Outward compactness
Peter Holy, Philipp Lücke, Sandra Müller
TL;DR
The paper introduces outward compactness for strong logics and builds a framework of Ψ-measures of closeness to classify large cardinals between measurability and extendibility. It establishes precise L^2-characterizations linking outward compactness to measurability and extends these ideas to abstract logics, yielding a Makowsky-style equivalence for Vopěnka’s Principle. It further analyzes the naturalness of such characterizations, distinguishing robust Ψ_ext-based accounts from more fragile ones and relating fragments of VP to Ψ-large cardinals for classes, including the Ord is Woodin scenario.
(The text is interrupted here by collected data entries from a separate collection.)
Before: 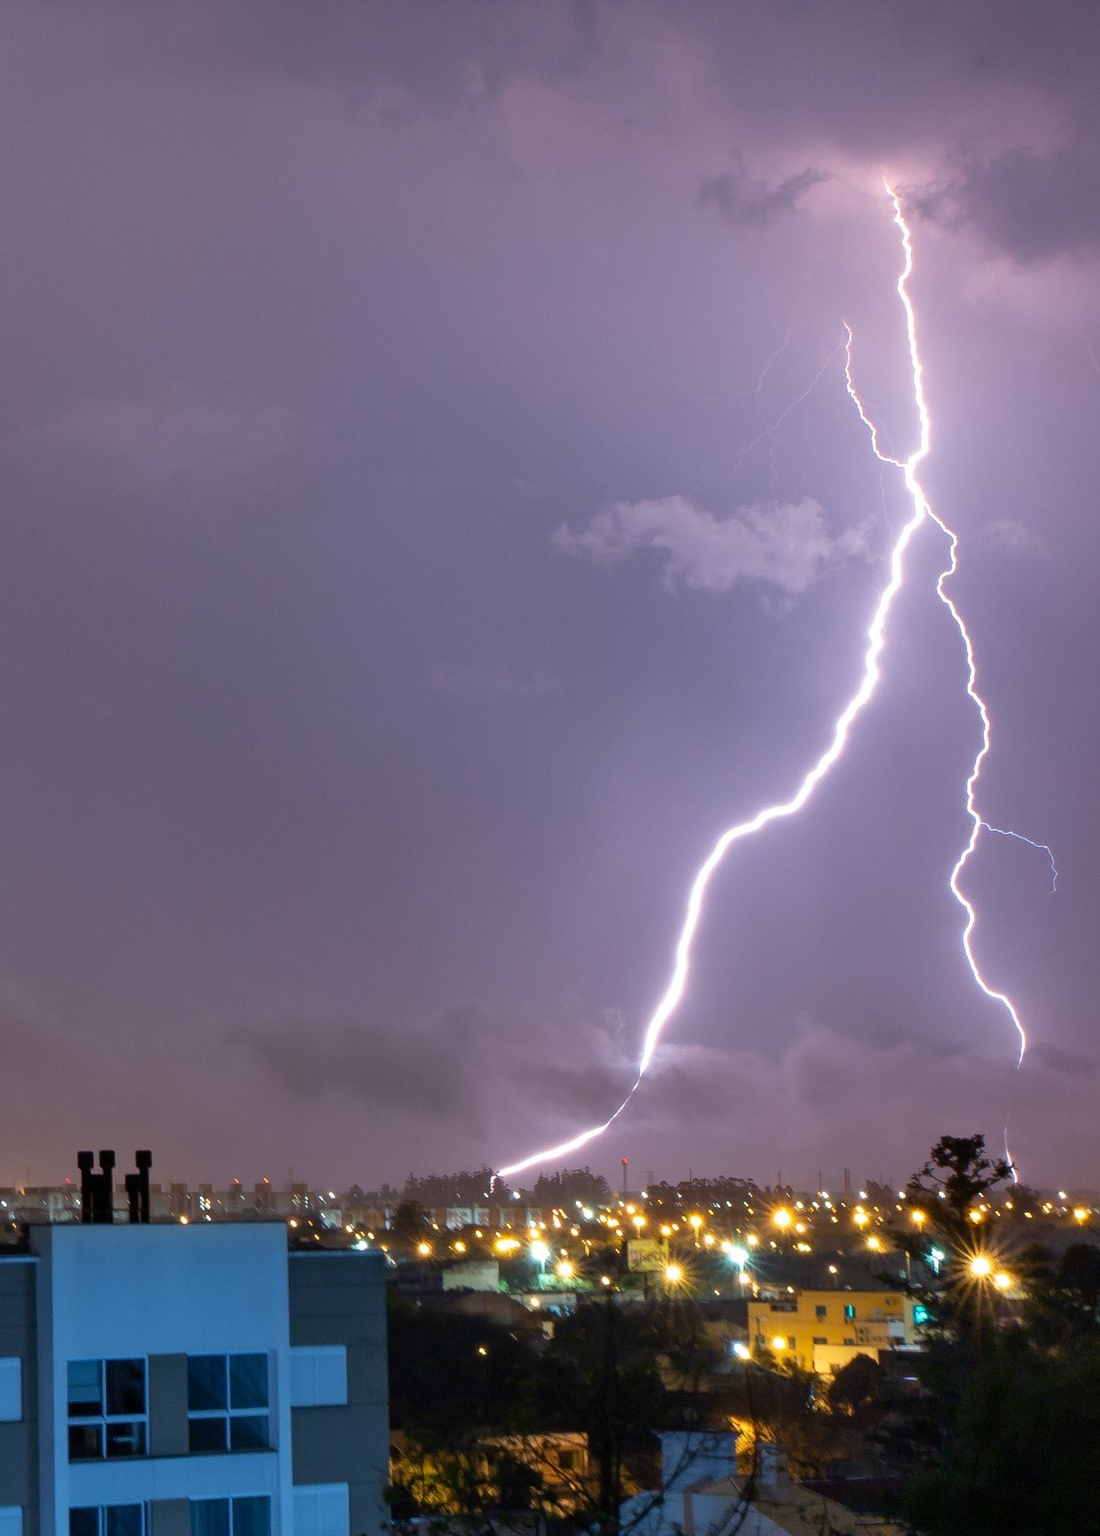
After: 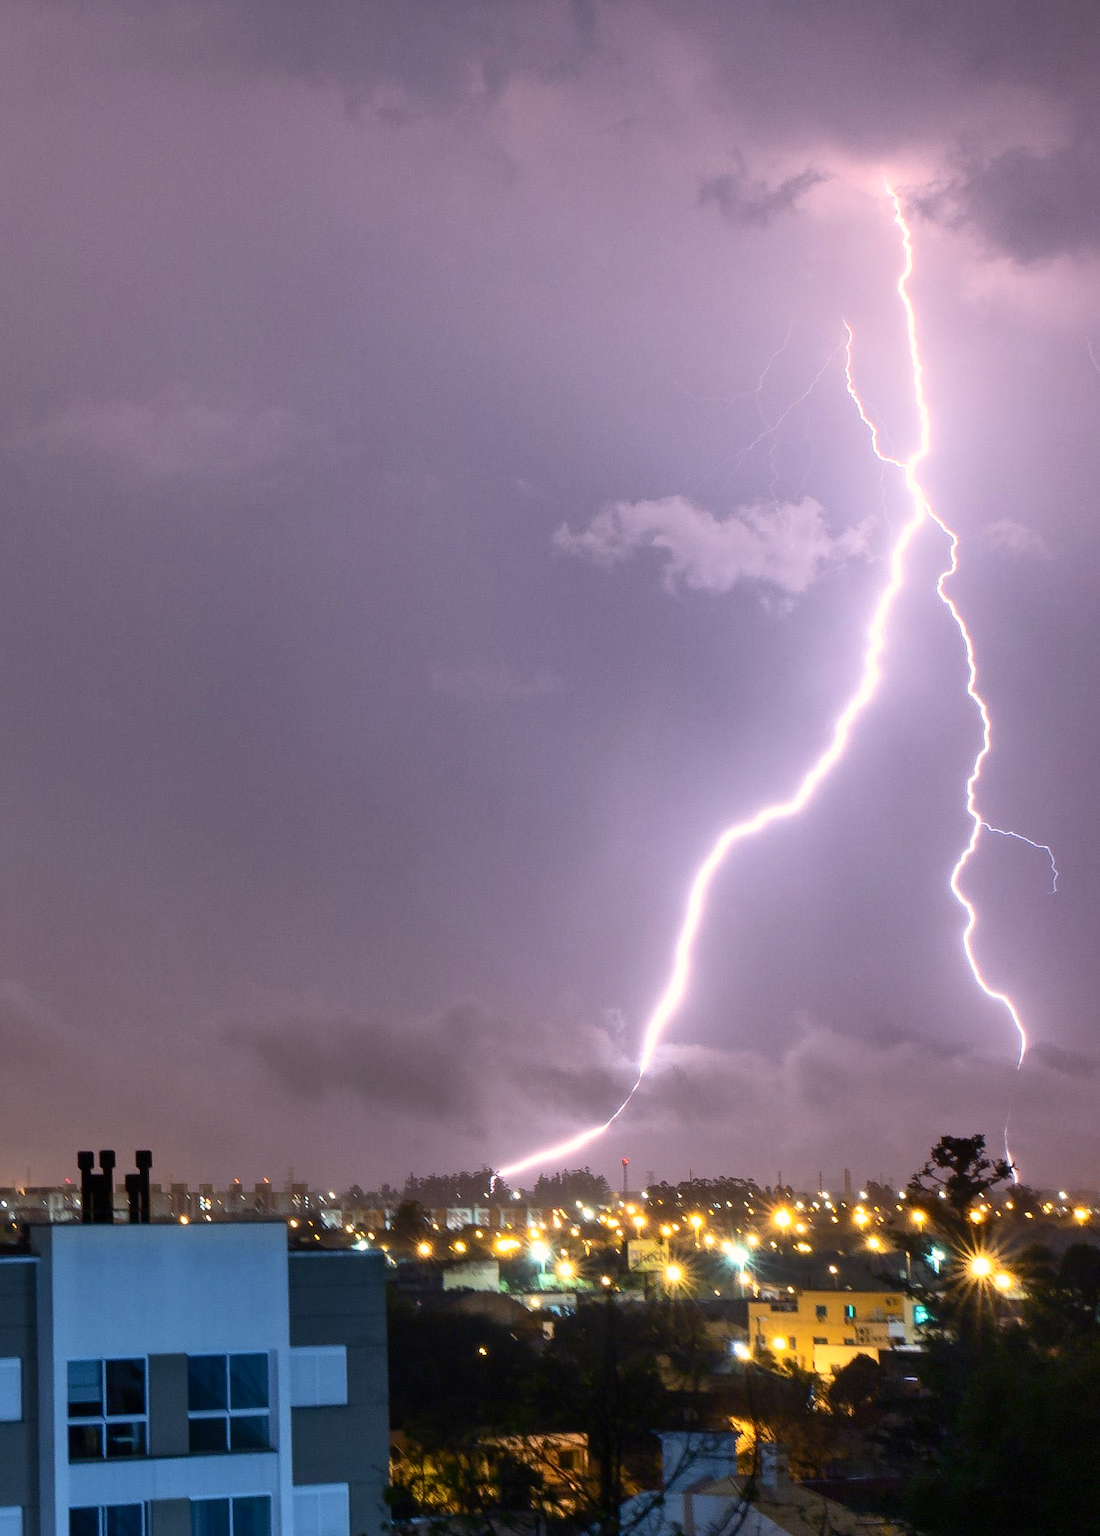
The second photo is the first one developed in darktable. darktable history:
color correction: highlights a* 3.84, highlights b* 5.07
contrast brightness saturation: contrast 0.24, brightness 0.09
bloom: size 13.65%, threshold 98.39%, strength 4.82%
tone equalizer: on, module defaults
The work culminates in a broad, unified program connecting second-order logic, abstract logics, and prominent large-cardinal principles, and it closes with several open questions about optimal formulations and potential canonical characterizations.
Abstract
We introduce and study a new type of compactness principle for strong logics that, roughly speaking, infers the consistency of a theory from the consistency of its small fragments in certain outer models of the set-theoretic universe. We refer to this type of compactness property as outward compactness, and we show that instances of this type of principle for second-order logic can be used to characterize various large cardinal notions between measurability and extendibility, directly generalizing a classical result of Magidor that characterizes extendible cardinals as the strong compactness cardinals of second-order logic. In addition, we generalize a result of Makowsky that shows that Vopěnka's Principle is equivalent to the existence of compactness cardinals for all abstract logics by characterizing the principle "Ord is Woodin" through outward compactness properties of abstract logics.